What you should do: Leave the pictures out. Transcribe exactly every line from the start of the records through the one containing "the uniformed services".

___ Dataset extract

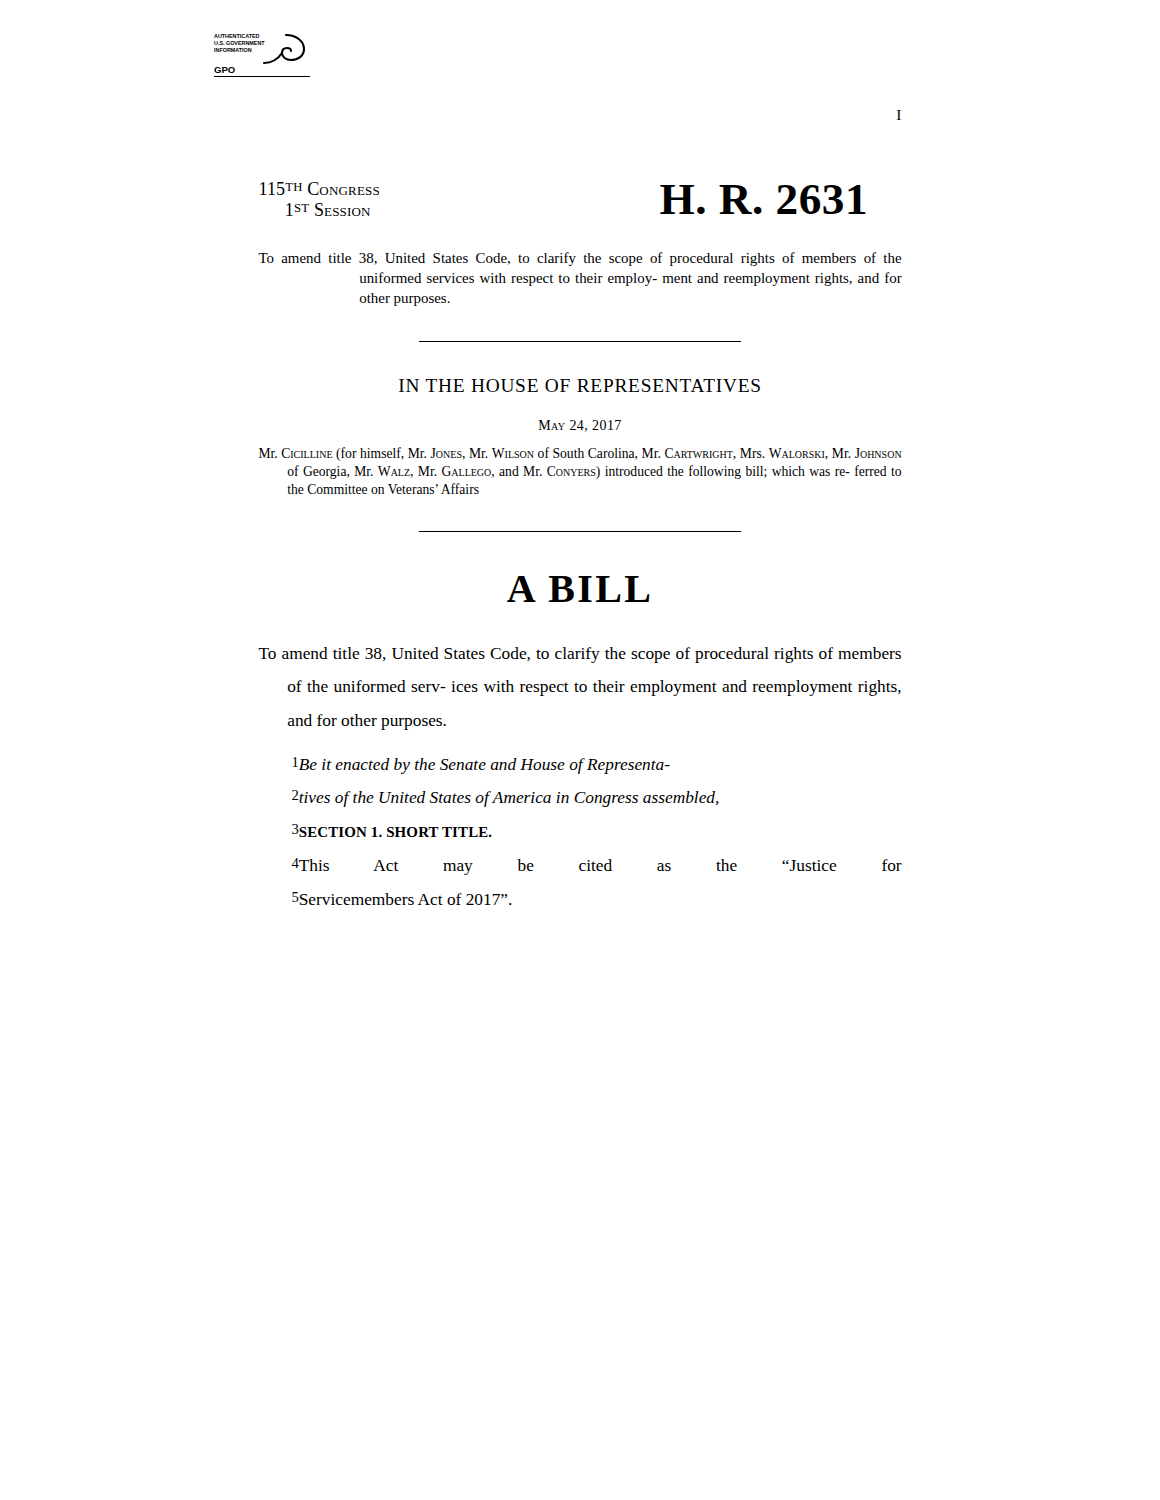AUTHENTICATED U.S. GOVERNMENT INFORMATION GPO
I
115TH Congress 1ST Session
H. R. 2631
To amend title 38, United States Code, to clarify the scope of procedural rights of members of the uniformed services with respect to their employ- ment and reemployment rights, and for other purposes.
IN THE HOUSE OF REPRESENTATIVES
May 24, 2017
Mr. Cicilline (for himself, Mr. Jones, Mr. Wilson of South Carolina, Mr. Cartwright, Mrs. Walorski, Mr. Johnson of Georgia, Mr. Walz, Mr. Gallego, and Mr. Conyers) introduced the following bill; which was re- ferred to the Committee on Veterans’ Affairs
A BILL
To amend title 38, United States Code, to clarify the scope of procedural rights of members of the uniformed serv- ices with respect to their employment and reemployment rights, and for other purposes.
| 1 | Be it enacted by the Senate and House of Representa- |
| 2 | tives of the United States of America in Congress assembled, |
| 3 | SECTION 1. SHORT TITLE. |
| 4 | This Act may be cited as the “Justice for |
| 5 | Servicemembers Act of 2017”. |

______

Result of this exercise:
AUTHENTICATED U.S. GOVERNMENT INFORMATION GPO
I
115TH Congress 1ST Session
H. R. 2631
To amend title 38, United States Code, to clarify the scope of procedural rights of members of the uniformed services with respect to their employ- ment and reemployment rights, and for other purposes.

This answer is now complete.